Certains enfants n'avaient jamais été scolarisés. C'est désormais chose faite. / © Valérie RIFFARD
Certains enfants n'avaient jamais été scolarisés. C'est désormais chose faite. / © Valérie RIFFARD

Suite à l'engagement pris par Emmanuel Macron à accueillir 10 000 réfugiés réinstallés d'ici 2019, huit centres d'accueil ont ouvert depuis en France, dont quatre en Auvergne-Rhône-Alpes. A Pessat-Villeneuve, dans le Puy-de-Dôme, 56 exilés viennent ainsi d'arriver directement d'un camp au Tchad.

Par Valérie Riffard

Ils sont arrivés directement du Tchad, après un long voyage en avion et en bus. Le 31 mai dernier, 56 Africains originaires du Niger, d’Erythée, du Soudan ou de Centre-Afrique se sont installés à Pessat-Villeneuve, pris en charge dans le cadre d’un dispositif à destination des réfugiés réinstallés mis en place par la mairie et l’association CeCler.
Après avoir accueilli des demandeurs d’asile à trois reprises depuis 2015, suite notamment au démantèlement du camp de Calais, ce sont maintenant des migrants qui ont obtenu le statut de réfugiés qui vivent dans les locaux d’une ancienne colonie de vacances racheté par la mairie. Un statut qui leur garantit une protection internationale et qui leur donne droit à un titre de séjour valable dix ans.
Ce statut, ces 57 réfugiés l’ont obtenu suite à une mission de l’OFPRA, l’Office français de protection des réfugiés et apatrides.
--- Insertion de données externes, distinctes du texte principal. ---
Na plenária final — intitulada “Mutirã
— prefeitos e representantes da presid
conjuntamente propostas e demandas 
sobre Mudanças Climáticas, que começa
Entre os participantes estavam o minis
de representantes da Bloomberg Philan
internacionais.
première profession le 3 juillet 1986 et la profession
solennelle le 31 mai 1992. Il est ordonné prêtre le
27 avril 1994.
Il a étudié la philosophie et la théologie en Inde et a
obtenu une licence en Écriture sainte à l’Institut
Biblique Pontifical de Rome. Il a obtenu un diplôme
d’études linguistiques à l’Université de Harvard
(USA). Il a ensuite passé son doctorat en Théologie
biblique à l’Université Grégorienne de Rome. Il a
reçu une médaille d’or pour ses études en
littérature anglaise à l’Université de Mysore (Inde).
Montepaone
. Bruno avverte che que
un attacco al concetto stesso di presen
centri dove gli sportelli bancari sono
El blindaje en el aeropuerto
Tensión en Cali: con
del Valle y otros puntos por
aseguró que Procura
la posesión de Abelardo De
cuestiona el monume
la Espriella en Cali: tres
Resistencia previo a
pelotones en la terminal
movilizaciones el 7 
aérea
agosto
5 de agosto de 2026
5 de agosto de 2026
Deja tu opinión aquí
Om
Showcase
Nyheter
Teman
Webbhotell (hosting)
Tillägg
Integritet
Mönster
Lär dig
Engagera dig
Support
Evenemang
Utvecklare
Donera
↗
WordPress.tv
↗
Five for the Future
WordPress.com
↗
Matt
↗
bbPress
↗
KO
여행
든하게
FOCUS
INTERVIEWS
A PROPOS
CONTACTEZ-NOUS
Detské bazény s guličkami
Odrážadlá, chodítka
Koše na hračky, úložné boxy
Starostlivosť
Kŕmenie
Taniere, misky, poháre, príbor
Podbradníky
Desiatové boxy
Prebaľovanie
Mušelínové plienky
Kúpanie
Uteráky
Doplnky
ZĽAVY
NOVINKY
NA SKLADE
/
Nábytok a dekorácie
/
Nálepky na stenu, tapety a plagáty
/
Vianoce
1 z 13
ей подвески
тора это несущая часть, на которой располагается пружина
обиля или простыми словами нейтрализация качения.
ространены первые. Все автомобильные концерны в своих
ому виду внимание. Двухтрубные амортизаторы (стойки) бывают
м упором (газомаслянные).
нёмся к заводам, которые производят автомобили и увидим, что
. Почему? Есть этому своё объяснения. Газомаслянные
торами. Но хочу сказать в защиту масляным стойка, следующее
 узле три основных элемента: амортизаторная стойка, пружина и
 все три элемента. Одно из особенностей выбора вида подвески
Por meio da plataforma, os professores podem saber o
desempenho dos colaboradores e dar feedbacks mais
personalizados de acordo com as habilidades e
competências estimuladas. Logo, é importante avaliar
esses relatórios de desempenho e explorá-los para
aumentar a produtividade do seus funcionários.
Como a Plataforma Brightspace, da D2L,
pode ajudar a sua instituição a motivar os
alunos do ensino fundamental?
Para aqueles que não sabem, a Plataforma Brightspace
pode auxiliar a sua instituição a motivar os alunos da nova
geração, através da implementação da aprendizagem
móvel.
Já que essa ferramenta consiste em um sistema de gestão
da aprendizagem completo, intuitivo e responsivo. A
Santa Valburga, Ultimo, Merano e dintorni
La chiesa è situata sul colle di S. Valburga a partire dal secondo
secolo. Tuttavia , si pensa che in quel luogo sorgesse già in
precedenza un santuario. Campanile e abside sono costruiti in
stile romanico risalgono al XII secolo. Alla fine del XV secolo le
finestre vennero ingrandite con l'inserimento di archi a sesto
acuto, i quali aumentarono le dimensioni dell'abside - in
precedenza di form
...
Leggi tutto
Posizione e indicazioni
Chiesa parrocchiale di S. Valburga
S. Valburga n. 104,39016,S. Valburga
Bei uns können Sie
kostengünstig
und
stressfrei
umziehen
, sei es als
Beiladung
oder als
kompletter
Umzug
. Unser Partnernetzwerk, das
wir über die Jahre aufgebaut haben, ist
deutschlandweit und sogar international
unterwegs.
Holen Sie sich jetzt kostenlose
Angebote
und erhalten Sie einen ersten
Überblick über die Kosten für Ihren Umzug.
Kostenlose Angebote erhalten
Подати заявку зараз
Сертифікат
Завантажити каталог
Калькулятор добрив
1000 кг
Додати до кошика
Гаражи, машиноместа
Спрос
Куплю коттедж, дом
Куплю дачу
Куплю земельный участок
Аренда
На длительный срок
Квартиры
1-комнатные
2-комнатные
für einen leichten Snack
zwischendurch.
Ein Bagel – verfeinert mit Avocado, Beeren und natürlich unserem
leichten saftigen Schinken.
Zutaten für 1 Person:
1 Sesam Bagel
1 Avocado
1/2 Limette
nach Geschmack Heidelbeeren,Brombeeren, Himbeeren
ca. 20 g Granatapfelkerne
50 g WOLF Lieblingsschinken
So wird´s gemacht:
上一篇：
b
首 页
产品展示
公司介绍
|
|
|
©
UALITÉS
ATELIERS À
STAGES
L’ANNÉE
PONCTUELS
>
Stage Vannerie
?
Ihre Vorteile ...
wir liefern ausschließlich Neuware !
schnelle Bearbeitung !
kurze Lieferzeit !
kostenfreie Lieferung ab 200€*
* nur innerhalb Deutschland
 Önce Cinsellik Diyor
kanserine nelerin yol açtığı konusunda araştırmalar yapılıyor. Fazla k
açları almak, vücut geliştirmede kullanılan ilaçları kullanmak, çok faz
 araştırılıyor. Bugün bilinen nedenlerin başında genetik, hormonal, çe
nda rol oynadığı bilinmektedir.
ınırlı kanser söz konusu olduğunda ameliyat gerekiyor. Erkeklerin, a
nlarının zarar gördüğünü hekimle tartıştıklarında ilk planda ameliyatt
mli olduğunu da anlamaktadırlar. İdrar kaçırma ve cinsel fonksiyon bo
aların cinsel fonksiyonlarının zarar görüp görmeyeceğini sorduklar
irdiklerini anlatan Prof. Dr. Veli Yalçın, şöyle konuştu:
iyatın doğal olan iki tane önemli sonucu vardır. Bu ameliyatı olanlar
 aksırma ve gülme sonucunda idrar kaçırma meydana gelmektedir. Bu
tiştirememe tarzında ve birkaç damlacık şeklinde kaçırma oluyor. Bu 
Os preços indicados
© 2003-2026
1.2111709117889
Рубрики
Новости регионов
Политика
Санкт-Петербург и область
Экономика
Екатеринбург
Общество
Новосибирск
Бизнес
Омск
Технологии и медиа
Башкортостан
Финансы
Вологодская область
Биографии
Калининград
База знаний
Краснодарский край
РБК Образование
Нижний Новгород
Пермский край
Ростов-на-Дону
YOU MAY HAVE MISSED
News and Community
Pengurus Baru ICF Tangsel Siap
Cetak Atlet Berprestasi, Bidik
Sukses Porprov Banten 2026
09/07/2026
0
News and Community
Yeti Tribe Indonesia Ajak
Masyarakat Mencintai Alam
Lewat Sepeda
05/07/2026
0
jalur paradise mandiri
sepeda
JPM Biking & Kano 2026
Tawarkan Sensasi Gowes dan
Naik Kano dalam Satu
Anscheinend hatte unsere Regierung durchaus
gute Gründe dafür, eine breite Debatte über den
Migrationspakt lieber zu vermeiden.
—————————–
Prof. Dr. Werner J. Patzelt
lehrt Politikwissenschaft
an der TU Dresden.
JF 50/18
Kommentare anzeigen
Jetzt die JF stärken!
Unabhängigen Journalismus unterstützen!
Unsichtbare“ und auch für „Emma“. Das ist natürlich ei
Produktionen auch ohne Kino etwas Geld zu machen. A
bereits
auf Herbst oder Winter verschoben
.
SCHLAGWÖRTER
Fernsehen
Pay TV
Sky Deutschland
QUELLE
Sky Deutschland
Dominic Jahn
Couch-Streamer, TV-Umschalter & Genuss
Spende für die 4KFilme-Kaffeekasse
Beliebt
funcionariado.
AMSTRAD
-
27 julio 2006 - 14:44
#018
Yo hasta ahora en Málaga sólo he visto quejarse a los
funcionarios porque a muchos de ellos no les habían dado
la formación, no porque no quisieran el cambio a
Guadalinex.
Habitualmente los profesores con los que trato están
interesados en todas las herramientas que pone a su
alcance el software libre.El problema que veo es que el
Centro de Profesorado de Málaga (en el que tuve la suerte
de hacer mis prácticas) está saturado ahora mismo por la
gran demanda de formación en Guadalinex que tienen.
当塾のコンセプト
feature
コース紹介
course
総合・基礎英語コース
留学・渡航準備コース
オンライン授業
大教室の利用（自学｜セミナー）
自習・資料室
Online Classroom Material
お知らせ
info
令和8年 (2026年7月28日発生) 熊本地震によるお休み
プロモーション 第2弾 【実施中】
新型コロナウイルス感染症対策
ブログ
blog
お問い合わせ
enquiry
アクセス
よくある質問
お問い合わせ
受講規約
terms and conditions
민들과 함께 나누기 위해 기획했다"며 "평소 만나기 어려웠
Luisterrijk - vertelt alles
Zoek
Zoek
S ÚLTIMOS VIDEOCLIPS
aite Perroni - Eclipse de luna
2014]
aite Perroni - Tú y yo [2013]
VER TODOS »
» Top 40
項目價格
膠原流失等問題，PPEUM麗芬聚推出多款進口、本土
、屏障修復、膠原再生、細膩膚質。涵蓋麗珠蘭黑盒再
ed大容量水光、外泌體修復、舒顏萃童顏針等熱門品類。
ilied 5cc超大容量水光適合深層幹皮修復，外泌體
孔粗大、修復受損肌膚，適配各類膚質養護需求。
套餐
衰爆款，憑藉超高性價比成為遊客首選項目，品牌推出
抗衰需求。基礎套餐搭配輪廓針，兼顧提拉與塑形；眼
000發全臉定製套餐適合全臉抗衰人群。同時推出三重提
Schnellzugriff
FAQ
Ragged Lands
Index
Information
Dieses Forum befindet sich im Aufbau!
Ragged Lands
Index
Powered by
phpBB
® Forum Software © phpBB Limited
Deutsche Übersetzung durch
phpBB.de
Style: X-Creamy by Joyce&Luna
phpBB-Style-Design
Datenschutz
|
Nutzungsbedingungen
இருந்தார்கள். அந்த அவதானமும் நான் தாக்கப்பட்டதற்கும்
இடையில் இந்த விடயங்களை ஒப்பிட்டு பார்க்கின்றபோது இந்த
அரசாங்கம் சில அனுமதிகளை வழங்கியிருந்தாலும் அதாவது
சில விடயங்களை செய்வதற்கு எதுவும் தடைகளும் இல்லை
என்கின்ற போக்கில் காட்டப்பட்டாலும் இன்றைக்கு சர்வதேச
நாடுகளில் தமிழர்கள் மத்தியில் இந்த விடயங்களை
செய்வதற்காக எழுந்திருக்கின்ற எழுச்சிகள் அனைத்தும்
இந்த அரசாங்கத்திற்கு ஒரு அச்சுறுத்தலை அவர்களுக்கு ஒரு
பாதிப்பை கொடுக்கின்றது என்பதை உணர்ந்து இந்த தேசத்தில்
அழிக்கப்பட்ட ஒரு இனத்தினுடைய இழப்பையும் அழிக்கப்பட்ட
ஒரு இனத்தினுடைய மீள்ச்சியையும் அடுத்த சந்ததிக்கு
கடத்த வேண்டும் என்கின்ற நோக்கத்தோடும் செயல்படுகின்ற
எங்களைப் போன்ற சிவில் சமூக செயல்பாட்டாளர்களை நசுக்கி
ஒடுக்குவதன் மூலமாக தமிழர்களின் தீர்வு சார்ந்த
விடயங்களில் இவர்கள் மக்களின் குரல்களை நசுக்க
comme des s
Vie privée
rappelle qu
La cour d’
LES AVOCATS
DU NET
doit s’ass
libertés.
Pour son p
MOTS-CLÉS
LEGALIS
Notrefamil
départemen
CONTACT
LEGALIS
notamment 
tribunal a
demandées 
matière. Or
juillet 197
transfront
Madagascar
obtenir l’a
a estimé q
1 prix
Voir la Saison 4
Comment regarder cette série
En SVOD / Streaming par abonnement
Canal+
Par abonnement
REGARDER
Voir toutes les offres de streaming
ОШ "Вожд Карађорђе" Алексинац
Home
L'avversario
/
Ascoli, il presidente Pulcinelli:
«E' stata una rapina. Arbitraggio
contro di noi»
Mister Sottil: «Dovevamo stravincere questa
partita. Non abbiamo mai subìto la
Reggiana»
En octobre dernier, des fonctionnaires s’étaient rendus dans le camp au Tchad où ils vivaient, certains depuis près de dix ans, et avaient étudié leurs demandes avant d’organiser leur départ. Une mission mise en place suite à l’engagement pris par Emmanuel Macron à accueillir 10.000 réfugiés réinstallés d’ici 2019.


Autonomie


Depuis leur arrivée, ces réfugiés, dont une bonne partie est venue en famille, commencent à se reconstruire pour construire leur vie ici, grâce notamment à une quarantaine de bénévoles mobilisés au quotidien.
Fin septembre, comme le prévoit le dispositif, ils devront être autonomes financièrement afin de pouvoir s’installer dans leur propre logement. Prévu pour un an, le dispositif leur garantit ensuite un suivi pendant les huit mois suivants.
« Lorsqu’ils seront chez eux, on va continuer l’accompagnement au plus proche de leur contexte d’avenir. C’est la nouveauté finalement, explique Dominique Charmeil, directrice de l’association CeCler.
Alors que les enfants, dont certaines n’avaient jamais été scolarisés, ont faire leur rentrée scolaire le lundi 18 juin, les adultes apprennent ou perfectionnent le français et travaillent sur leur avenir professionnel.

 

Le point de départ ? Une photo 


C’est suite à l’appel à la solidarité envers les migrants lancé aux communes de France par Bernard Cazeneuve, alors ministre de l’Intérieur, que Gérard Dubois, maire de Pessat-Villeneuve, a décidé de s’engager.
« Le point de départ, une photo tout simplement, raconte-t-il. Une photo qui circule sur tous les réseaux sociaux, celle de cet enfant mort sur cette place qui m’a secoué. Et derrière un début de réflexion en se disant nous qu’est-ce qu’on peut faire ? »
Depuis, son engagement ne cesse de se concrétiser et lui a même valu la Légion d’honneur, décernée en juin 2017. Aujourd’hui, en partenariat avec l’association Cecler, il souhaite ouvrir un centre d’accueil permanent, afin de pérenniser son action.
En c’est en attendant l’ouverture de cette structure l’année prochaine, que ces deux porteurs du projet ont décidé de prendre en charge des réfugiés réinstallés.
Dans quatre mois de nouveaux migrants prendront la place de ceux qui viennent d’arriver. Des migrants qui seront peut-être des rescapés de l’Aquarius, puisque des fonctionnaires de l’OFPRA sont actuellement à Valence pour repérer ceux qui auront le droit de venir en France.